(Records from a collection)
· · ·

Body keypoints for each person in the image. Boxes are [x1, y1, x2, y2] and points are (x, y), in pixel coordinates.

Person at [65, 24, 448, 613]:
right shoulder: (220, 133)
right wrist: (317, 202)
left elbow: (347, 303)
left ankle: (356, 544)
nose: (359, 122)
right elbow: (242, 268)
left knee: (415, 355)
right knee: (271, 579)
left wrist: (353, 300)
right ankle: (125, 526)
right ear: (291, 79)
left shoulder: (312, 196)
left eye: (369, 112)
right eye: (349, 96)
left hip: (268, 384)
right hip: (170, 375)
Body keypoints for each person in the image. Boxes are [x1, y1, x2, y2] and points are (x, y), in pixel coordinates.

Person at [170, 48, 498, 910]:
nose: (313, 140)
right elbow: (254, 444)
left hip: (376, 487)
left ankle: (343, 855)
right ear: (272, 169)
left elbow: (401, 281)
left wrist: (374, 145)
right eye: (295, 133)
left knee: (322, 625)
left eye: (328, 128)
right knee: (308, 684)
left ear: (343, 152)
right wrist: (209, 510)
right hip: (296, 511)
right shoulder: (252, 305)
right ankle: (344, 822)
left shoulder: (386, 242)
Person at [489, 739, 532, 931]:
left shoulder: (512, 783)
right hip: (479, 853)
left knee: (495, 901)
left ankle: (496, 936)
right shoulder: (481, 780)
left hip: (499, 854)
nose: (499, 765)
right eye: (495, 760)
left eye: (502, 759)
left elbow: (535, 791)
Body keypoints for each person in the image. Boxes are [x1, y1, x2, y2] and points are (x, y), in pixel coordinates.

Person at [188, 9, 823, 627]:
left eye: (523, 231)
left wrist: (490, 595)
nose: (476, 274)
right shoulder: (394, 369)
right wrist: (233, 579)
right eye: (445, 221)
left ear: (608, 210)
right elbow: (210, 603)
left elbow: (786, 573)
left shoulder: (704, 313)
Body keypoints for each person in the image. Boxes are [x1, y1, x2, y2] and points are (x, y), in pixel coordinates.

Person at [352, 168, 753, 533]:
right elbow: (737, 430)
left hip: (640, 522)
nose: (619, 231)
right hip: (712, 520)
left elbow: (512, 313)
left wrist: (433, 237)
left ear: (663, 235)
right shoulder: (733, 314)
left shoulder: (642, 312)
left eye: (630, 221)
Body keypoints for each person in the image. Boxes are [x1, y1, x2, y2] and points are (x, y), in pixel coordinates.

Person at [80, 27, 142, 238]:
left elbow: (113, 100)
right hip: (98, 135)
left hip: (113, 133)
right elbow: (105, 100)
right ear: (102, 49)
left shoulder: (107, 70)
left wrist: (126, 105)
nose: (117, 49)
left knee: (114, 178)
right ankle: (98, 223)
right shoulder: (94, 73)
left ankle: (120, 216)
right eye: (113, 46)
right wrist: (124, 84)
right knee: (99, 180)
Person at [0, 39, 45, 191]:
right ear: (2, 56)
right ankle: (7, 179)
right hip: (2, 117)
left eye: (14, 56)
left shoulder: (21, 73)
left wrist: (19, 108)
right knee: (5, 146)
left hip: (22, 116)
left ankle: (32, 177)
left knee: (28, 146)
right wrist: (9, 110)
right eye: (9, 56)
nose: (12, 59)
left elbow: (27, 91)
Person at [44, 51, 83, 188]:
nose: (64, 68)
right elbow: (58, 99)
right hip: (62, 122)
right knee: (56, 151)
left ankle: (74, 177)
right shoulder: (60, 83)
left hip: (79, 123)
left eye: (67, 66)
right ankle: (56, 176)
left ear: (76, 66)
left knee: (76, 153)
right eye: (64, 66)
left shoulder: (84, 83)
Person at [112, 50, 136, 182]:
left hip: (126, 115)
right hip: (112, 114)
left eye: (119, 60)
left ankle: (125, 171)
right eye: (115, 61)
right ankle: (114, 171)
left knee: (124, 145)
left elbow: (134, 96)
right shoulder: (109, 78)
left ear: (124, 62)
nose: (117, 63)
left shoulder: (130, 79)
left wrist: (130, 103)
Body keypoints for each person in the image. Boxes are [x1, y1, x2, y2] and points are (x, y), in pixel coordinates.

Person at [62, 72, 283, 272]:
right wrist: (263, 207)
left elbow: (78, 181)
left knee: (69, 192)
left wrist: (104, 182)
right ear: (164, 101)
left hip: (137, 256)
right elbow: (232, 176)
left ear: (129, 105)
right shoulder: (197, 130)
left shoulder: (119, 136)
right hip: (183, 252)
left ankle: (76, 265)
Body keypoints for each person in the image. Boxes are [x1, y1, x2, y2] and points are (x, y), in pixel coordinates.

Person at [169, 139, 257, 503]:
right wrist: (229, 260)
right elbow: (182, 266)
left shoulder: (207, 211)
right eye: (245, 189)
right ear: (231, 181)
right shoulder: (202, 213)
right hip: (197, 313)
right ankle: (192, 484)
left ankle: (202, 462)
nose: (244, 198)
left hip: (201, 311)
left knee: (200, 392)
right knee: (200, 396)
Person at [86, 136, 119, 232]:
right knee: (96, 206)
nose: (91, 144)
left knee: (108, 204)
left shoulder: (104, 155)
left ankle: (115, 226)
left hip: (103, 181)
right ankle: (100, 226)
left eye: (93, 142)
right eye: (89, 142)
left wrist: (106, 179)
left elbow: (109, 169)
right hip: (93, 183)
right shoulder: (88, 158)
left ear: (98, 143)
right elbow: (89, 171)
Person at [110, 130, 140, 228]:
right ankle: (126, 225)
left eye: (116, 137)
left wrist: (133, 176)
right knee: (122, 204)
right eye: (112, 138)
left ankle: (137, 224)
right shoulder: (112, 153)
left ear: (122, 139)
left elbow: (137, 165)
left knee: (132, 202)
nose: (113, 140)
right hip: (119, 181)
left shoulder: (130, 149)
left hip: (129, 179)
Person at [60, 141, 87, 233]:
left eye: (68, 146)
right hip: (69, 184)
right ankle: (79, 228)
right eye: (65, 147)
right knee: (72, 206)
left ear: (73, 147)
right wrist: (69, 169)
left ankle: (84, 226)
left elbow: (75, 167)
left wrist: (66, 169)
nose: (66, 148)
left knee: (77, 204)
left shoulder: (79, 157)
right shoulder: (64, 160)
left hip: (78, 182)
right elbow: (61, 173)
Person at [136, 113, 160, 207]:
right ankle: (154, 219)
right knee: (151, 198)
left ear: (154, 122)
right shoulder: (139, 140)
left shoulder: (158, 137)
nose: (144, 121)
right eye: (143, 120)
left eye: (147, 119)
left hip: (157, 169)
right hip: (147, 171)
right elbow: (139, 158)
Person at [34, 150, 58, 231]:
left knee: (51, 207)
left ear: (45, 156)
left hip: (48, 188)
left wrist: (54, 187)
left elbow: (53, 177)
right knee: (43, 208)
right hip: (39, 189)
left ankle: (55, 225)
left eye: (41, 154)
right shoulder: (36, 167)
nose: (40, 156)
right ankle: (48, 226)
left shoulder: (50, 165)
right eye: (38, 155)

· · ·

> **Assignment**
Please transcribe the data exactly from its first line. End with the line that contains "right hip: (170, 375)".

> **Exercise result**
Body keypoints for each person in the image. Boxes are [x1, y1, x2, y2] and points are (x, y), in pixel coordinates.

Person at [65, 24, 448, 613]:
right shoulder: (220, 133)
right wrist: (317, 202)
left elbow: (347, 303)
left ankle: (356, 544)
nose: (359, 122)
right elbow: (242, 268)
left knee: (415, 355)
right knee: (271, 579)
left wrist: (353, 300)
right ankle: (125, 526)
right ear: (291, 79)
left shoulder: (312, 196)
left eye: (369, 112)
right eye: (349, 96)
left hip: (268, 384)
right hip: (170, 375)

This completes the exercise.